Pep Guardiola launched a characteristically counterintuitive defence of his approach after half-time in Manchester City’s draw against RB Leipzig. City were held to a disappointing 1-1 score in the first leg of their Champions League last-16 tie, but despite being dominated for long periods of the second half Guardiola refused to make a single substitution, and afterwards explained that he was wary of Leipzig’s danger on the counterattack.
“My expectations were not high,” he said. “I had the feeling that the tie would be decided in the second leg. It’s 180 minutes and I didn’t want to lose 4-0 or 4-3 here. We had four games in 10 days, we come here, and then the day after tomorrow we fly to Bournemouth. I put all this in perspective and I am so delighted for the game we played. It’s the Champions League. Such a demanding competition.”

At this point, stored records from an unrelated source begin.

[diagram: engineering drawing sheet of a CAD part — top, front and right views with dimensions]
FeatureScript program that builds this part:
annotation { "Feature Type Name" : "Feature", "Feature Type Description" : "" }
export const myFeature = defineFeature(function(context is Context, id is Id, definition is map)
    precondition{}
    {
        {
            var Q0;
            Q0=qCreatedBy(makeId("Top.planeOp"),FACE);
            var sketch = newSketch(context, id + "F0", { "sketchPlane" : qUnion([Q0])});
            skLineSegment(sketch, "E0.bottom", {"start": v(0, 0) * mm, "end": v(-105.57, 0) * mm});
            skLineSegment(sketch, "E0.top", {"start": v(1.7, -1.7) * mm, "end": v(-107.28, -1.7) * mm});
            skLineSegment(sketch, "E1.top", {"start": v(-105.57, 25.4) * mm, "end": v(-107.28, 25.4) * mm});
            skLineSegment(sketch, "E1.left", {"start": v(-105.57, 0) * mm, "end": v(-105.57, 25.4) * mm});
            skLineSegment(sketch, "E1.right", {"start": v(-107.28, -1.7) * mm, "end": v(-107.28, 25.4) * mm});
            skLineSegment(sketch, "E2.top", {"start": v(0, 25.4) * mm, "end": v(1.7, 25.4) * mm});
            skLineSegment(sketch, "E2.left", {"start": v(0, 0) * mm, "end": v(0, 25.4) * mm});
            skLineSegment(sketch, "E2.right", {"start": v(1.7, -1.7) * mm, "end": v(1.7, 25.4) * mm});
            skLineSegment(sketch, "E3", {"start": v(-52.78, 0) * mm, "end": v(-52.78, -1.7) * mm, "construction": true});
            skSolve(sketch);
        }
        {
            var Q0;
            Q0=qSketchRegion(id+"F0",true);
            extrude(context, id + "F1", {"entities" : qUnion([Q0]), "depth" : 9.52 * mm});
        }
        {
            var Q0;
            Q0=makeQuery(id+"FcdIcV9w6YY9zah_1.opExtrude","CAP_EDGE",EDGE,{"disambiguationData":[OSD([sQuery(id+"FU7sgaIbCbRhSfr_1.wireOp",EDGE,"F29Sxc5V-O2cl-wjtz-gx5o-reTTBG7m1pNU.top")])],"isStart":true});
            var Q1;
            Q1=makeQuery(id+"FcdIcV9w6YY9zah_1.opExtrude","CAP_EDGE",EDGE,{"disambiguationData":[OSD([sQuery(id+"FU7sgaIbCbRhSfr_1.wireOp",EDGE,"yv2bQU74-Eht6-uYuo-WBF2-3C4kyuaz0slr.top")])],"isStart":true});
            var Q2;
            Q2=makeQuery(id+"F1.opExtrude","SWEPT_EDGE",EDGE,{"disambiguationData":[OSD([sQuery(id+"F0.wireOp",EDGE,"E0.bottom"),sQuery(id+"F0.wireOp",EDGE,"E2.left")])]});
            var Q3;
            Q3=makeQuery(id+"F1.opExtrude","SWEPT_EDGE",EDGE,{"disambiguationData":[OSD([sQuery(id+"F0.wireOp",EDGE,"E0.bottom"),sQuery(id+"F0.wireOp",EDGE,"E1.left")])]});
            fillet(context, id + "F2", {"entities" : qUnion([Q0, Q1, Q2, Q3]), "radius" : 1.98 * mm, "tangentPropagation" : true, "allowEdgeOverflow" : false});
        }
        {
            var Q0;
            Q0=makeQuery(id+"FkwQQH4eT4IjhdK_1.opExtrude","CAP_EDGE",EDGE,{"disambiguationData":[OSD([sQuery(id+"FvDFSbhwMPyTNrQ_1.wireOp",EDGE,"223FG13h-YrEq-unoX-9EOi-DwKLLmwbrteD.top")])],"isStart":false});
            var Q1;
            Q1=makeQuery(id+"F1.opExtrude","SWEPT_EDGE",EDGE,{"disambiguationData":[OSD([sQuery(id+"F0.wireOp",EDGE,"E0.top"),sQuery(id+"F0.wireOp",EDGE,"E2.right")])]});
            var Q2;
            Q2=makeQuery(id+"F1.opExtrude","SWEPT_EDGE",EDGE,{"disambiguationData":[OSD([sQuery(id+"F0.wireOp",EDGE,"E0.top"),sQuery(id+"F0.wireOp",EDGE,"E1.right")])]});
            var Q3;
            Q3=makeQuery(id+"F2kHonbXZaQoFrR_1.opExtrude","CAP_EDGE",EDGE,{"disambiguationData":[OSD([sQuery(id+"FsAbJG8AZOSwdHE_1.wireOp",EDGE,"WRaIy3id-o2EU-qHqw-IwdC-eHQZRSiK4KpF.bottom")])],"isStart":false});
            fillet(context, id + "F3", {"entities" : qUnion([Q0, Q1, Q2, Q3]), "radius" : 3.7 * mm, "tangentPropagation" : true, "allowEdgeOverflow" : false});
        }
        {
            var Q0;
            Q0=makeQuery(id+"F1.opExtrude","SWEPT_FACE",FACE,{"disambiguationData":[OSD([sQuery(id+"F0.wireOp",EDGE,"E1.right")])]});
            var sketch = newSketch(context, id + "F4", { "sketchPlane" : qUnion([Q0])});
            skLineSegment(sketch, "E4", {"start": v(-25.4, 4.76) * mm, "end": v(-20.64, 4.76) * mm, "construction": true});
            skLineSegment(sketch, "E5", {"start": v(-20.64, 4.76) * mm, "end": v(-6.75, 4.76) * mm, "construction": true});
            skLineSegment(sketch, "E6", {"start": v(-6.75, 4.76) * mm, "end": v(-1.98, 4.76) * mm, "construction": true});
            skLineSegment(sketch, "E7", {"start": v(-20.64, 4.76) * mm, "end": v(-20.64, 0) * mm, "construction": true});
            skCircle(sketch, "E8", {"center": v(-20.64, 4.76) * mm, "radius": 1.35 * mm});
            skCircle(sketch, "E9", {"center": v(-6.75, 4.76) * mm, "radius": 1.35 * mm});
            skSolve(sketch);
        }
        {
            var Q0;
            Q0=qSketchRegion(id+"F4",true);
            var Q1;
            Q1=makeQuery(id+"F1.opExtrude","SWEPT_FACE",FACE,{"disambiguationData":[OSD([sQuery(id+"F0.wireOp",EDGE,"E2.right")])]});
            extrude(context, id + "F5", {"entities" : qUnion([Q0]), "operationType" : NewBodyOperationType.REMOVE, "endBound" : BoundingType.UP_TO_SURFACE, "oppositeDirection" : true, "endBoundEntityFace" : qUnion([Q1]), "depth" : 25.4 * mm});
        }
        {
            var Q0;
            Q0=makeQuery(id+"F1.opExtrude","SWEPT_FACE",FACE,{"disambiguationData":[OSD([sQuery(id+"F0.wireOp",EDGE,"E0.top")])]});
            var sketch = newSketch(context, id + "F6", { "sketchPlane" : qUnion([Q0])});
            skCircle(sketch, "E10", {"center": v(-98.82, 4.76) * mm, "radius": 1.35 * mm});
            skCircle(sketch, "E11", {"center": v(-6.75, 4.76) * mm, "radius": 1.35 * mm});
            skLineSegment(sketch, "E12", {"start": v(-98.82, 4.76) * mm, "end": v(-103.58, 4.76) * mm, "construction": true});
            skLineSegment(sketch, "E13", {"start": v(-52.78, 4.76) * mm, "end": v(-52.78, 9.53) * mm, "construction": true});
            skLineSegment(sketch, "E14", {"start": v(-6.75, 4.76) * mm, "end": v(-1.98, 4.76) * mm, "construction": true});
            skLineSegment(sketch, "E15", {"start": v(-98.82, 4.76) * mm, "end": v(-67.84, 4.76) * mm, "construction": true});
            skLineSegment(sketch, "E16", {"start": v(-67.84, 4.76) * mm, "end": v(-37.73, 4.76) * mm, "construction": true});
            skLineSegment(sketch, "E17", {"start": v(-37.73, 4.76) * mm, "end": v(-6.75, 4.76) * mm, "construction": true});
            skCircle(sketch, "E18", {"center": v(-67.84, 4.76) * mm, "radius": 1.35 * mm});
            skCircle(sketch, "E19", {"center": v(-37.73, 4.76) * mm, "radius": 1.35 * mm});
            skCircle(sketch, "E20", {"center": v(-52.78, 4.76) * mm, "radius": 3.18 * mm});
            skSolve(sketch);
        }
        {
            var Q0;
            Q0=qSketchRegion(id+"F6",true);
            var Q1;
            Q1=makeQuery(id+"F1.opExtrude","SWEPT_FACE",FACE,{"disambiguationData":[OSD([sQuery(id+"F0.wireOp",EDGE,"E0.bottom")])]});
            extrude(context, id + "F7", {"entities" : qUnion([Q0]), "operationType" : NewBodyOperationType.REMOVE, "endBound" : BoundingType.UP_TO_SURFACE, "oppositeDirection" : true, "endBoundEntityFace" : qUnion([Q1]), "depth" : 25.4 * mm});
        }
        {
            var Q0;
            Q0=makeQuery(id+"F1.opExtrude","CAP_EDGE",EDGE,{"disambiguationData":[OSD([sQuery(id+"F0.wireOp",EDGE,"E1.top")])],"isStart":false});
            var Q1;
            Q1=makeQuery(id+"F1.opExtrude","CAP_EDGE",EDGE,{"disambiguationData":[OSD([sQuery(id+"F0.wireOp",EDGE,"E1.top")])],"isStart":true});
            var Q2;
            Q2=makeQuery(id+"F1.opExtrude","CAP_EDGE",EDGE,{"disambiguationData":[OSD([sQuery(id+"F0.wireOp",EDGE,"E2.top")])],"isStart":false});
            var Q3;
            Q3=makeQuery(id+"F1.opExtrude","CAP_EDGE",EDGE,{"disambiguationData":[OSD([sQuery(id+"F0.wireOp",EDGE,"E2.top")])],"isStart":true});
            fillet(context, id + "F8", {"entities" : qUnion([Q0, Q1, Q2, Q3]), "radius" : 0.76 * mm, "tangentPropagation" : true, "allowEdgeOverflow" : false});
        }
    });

“We don’t have the team to compete with them in the transitions. They are better than us, they are faster and quicker. In these situations German teams are better than us. We had to have a lot of control.” And as ever with Guardiola, there was a sarcastic barb aimed at his critics. “Maybe in the second leg,” he added, “I will decide to be crazy and play with nine strikers.”
Guardiola summoned his team into a huddle on the pitch after the game and later clarified that he was congratulating his players, not admonishing them. “Their heads were down,” he said. “[I asked them] Why are your heads down? That was really good. They played the game they should play.”
RB Leipzig’s manager Marco Rose, meanwhile, paid tribute to his side’s recovery. “We were not in Champions League mode in the first half,” he said. “Too little accuracy, too little activity, we lost too many first and second balls. It was a completely bad first half. The second half was very good. We are still there, we are still in the tie, and there are lots of things to take out of this game.”